### What the exercise asks
Every record should be copied exactly, and the images omitted.

[Extracted data entries]
○ ○ ○ ○

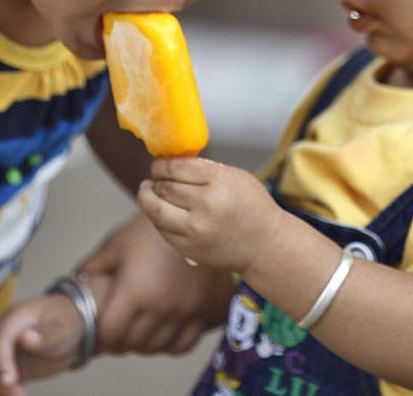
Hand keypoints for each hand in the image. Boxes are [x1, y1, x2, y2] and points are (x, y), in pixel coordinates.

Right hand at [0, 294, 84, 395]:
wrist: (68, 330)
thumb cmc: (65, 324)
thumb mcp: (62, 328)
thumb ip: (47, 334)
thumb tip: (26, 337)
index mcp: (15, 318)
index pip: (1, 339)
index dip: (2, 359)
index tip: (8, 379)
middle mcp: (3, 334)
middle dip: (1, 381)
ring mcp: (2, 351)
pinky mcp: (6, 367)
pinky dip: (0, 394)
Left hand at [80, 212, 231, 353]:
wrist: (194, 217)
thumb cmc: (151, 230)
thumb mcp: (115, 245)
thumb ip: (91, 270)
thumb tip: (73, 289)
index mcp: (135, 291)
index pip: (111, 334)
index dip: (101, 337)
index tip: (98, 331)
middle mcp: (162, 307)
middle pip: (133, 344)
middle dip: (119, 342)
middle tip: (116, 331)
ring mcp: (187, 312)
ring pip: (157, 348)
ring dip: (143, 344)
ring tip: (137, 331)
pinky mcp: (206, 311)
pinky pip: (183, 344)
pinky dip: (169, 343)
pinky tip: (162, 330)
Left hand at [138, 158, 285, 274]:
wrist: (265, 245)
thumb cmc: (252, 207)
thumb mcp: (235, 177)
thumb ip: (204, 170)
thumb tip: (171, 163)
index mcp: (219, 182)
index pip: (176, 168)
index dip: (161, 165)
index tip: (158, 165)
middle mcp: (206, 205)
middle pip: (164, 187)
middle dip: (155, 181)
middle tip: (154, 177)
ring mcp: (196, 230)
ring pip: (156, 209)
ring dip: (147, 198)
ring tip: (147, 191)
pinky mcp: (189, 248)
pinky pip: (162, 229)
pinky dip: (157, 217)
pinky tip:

○ ○ ○ ○

### Expected output
Hand keypoints for each hand in the image. Boxes are [x1, y1, x2, y2] and points are (x, y), in pixel coordinates.

Right hand at [0, 294, 84, 395]:
wrist: (68, 330)
thumb cmc: (65, 324)
thumb mcp: (62, 328)
thumb ip: (47, 334)
thumb tip: (26, 337)
index mcp: (15, 318)
index pip: (1, 339)
index dip: (2, 359)
index tip: (8, 379)
middle mcp: (3, 334)
middle dip: (1, 381)
ring mcp: (2, 351)
pinky mcp: (6, 367)
pinky dip: (0, 394)
Left hand at [80, 212, 231, 353]:
wrist: (194, 217)
thumb cmc: (151, 230)
thumb mcp: (115, 245)
thumb ip: (91, 270)
thumb tip: (73, 289)
index mcp: (135, 291)
index pip: (111, 334)
index dip: (101, 337)
index tip: (98, 331)
middle mcp: (162, 307)
middle pip: (133, 344)
middle dip: (119, 342)
middle tip: (116, 331)
ring mcp: (187, 312)
ring pip: (157, 348)
ring dip: (143, 344)
ring tip: (137, 331)
pinky mcp: (206, 311)
pinky pip: (183, 344)
pinky dip: (169, 343)
pinky tip: (162, 330)
Left hand at [138, 158, 285, 274]:
wrist: (265, 245)
thumb cmc: (252, 207)
thumb mcp: (235, 177)
thumb ip: (204, 170)
thumb tip: (171, 163)
index mcp: (219, 182)
index pip: (176, 168)
index dip: (161, 165)
index tip: (158, 165)
middle mcp: (206, 205)
middle pip: (164, 187)
middle dip: (155, 181)
middle tip: (154, 177)
ring mcp: (196, 230)
ring pip: (156, 209)
ring dip: (147, 198)
ring tip: (147, 191)
pinky mcp: (189, 248)
pinky pip: (162, 229)
pinky dip: (157, 217)
pinky tip:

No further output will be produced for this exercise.